People starting skating or returning after a long break often believe that the wider base of quad
skates will provide more stability resulting in less falls. The opposite is actually true as the wheels are mounted on a short plate with the rear wheels being located exactly on the
tipping point of the skate, directly under the heel. This can result in backward falls if the skater leans too far back. The extra width of quad skates can make it easier to clip the inside wheels resulting in stumbles and falls when learning.
Inline skates have high ankles for extra support and stability plus almost all inline skates have a heel brake fitted as standard which makes stopping very easy for beginners. Most quad skates have toe stops fitted to the front of the boot which requires the skater to be travelling backwards to use them correctly, this often isn't easily achievable by beginner skaters.

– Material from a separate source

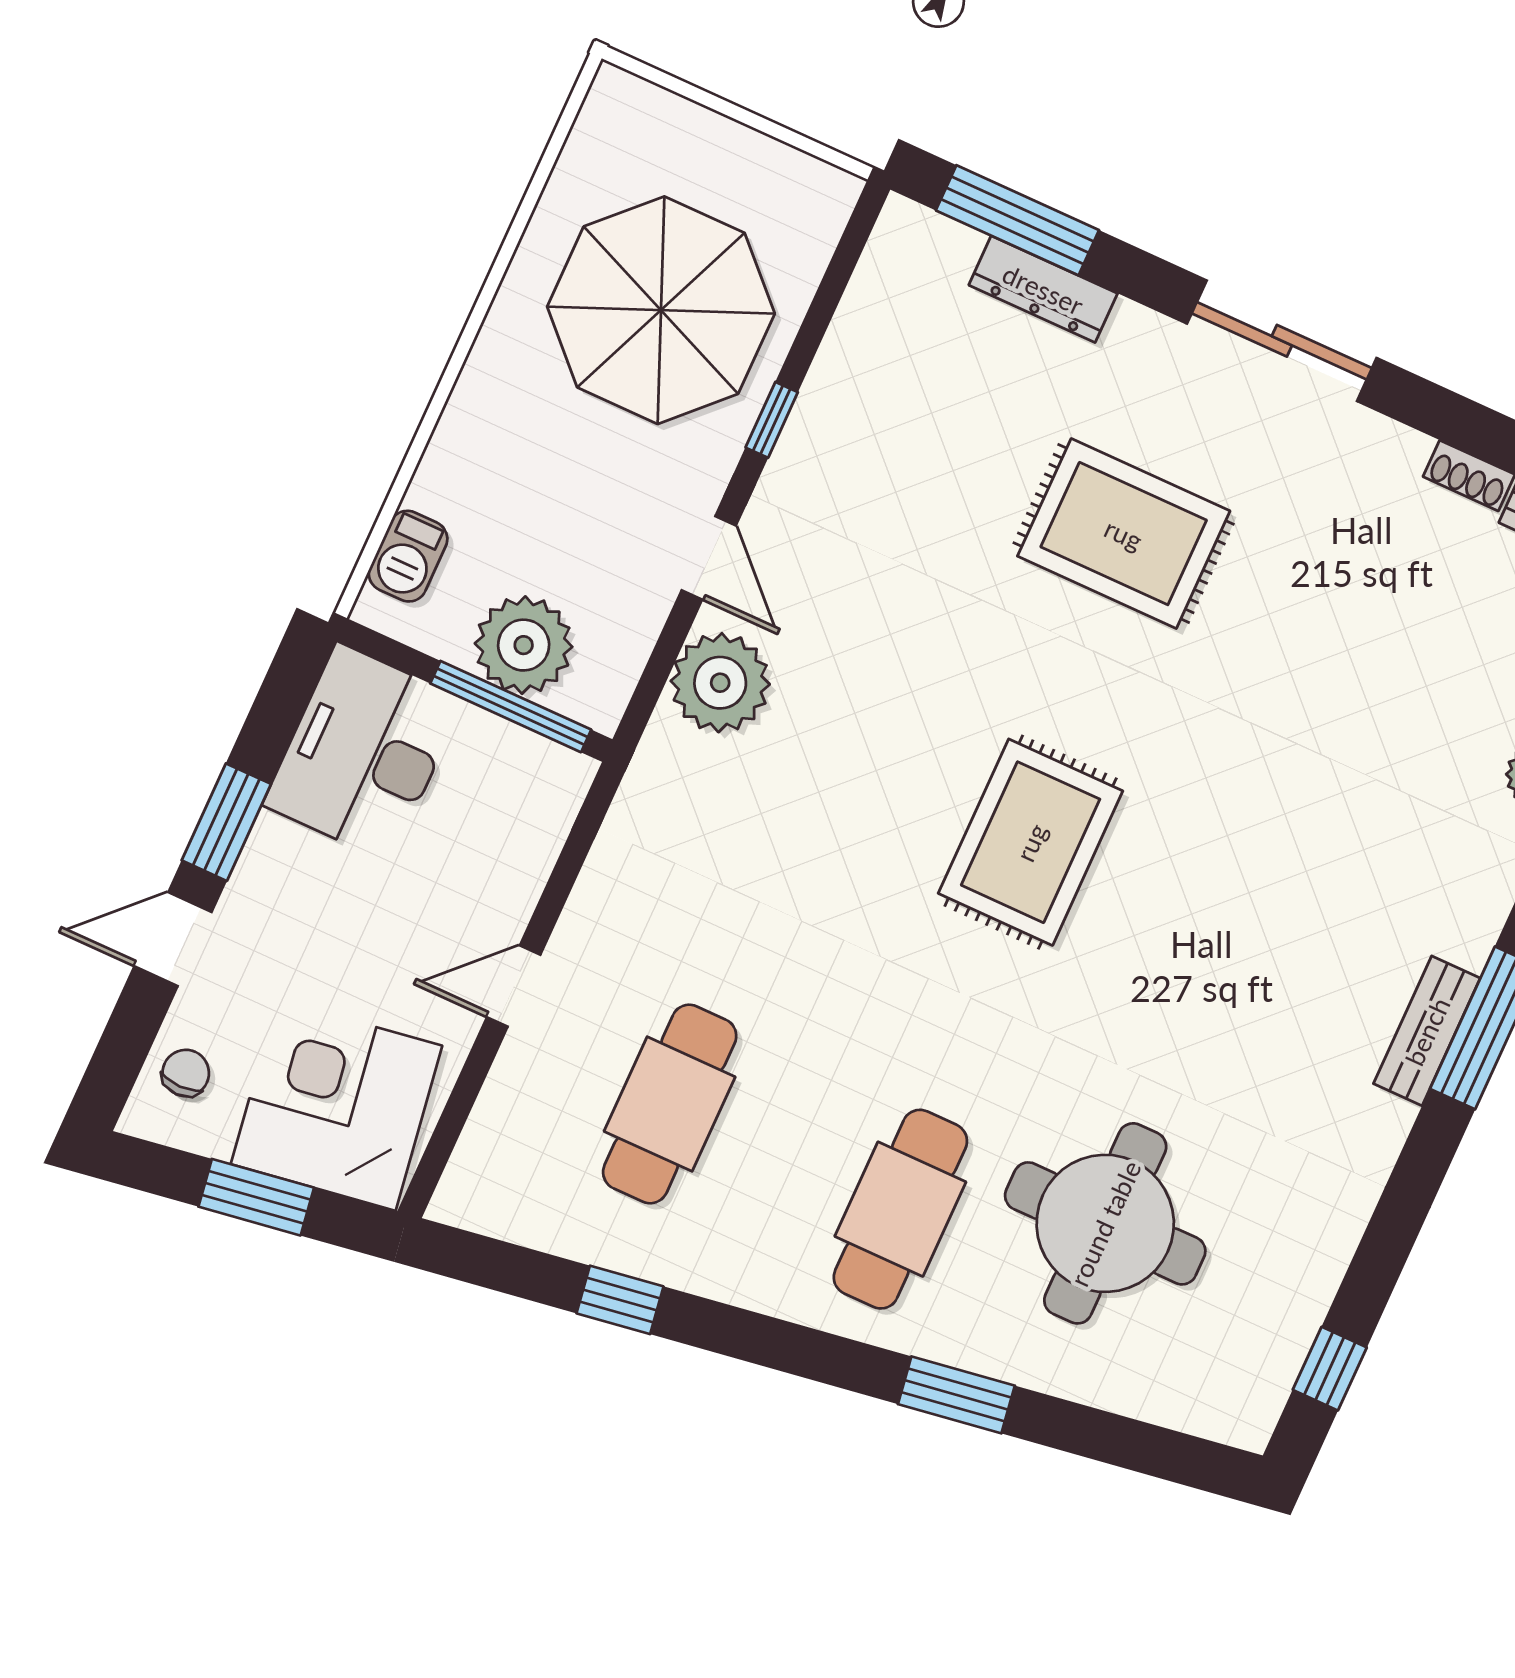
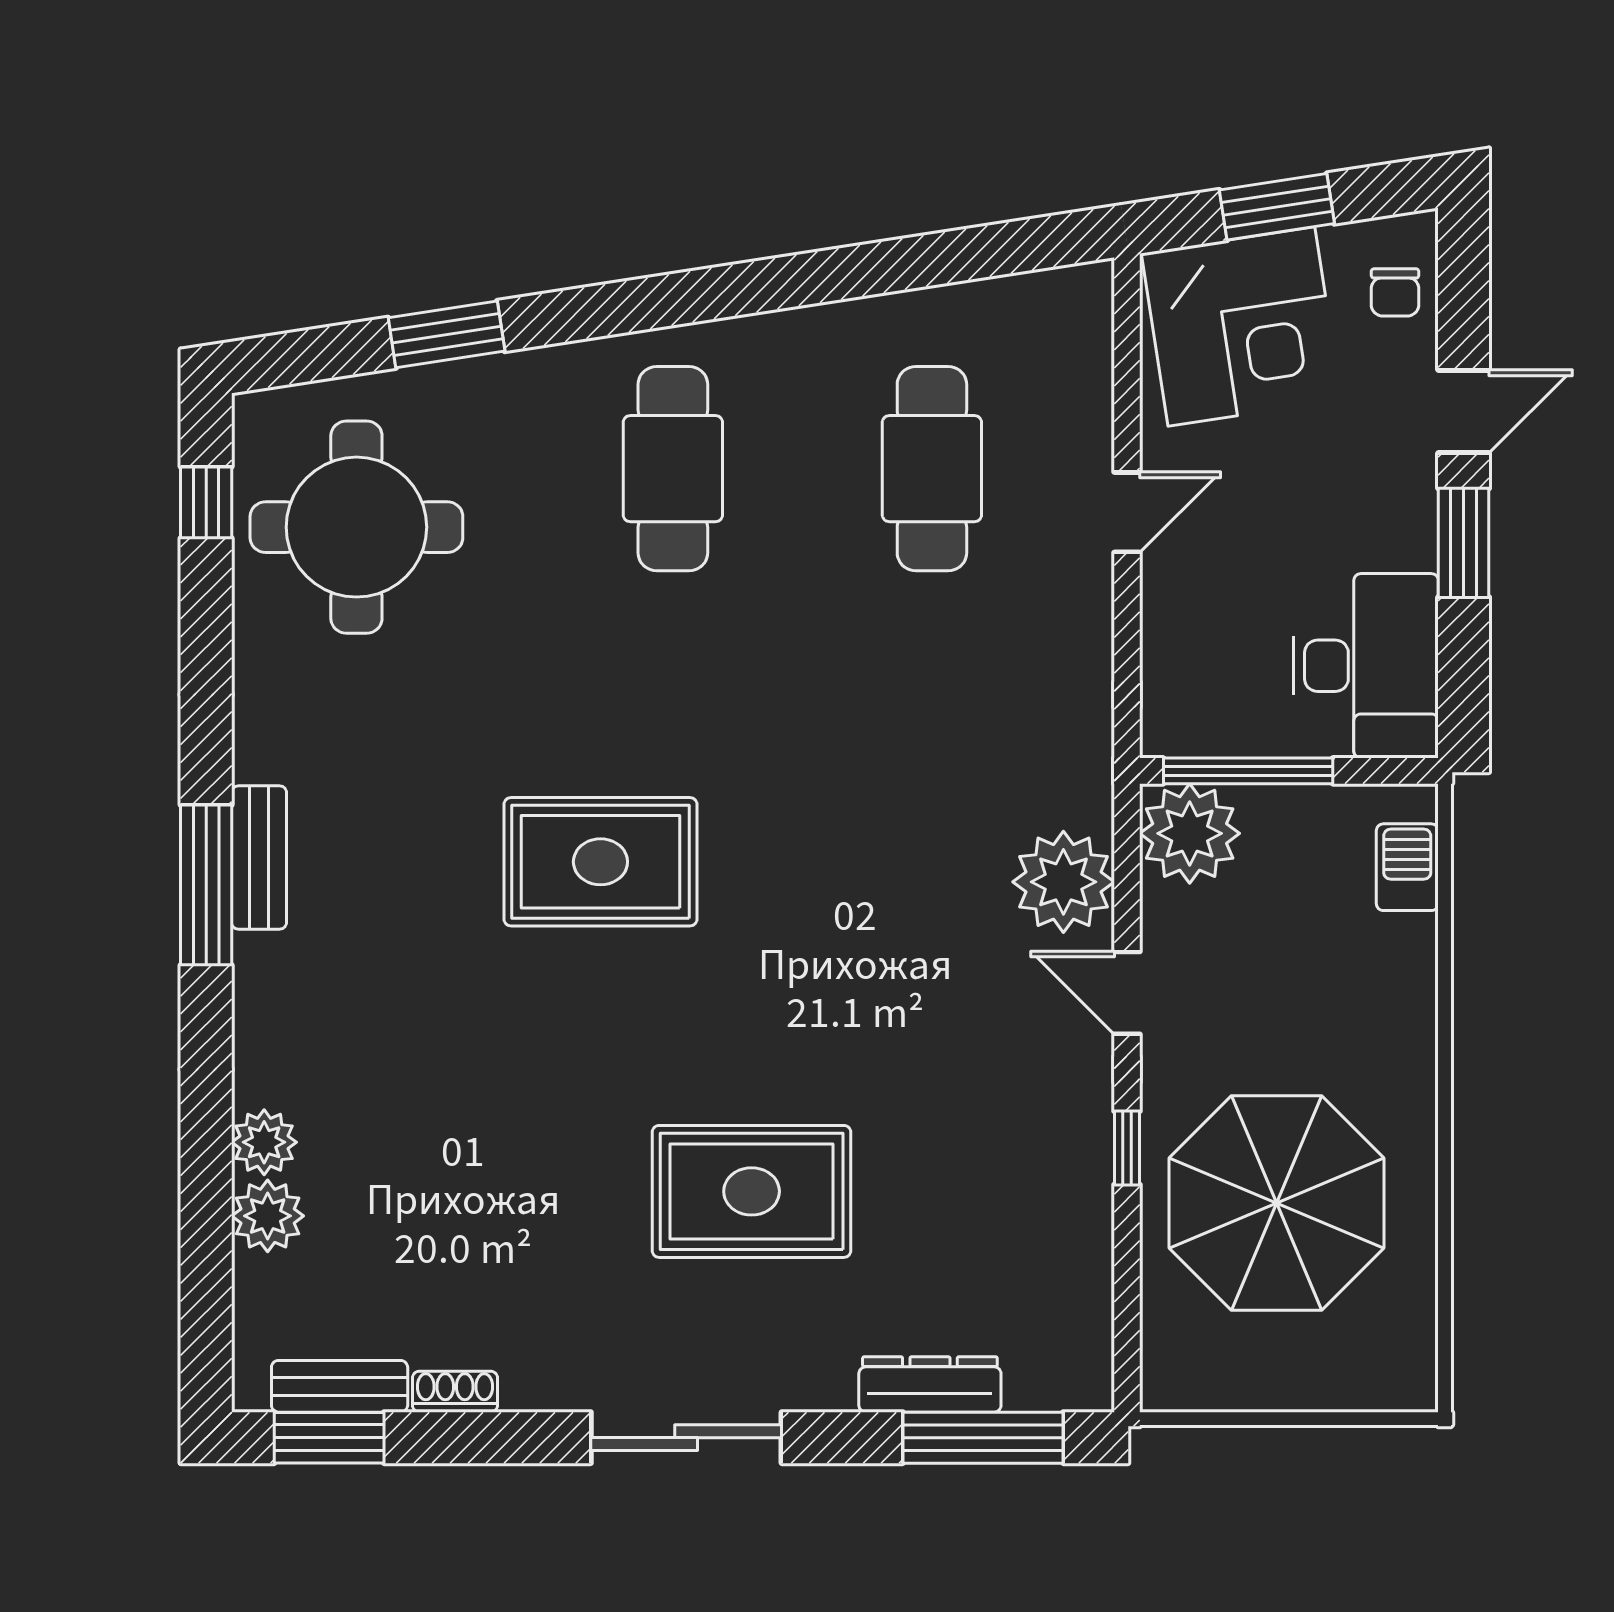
plant: (524, 645) -> (1190, 833), moved
rug: (1031, 842) -> (600, 862), moved, turned 90
round table: (1105, 1223) -> (356, 527), moved
window: (620, 1300) -> (895, 265), removed
window: (956, 1395) -> (447, 334), moved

Inline skates also have longer frames extending past the toes and heels. This makes them much more stable and less likely to cause backward falls plus the narrow wheels
can't be clipped like quad skates.
For any schools or community groups thinking of buying their own skates then maintenance and safety checks should be considered too. All skates have wheels containing bearings and spacers that can fail. With inline skates these are the only moving parts but quad skates also have trucks, bushes and pivot cups that can work loose or fail so this should be considered too as skate maintenance is essential for safety and can be time consuming.
Inline skates have large diameter wheels which makes them much more suitable for skating outdoors as they can easily roll over obsticles like stones and twigs allowing us to run our sessions outdoors in playgrounds and on cycle paths.
It's a personal choice but we always recommend inline skates for anyone starting skating or returning after not having skated for years.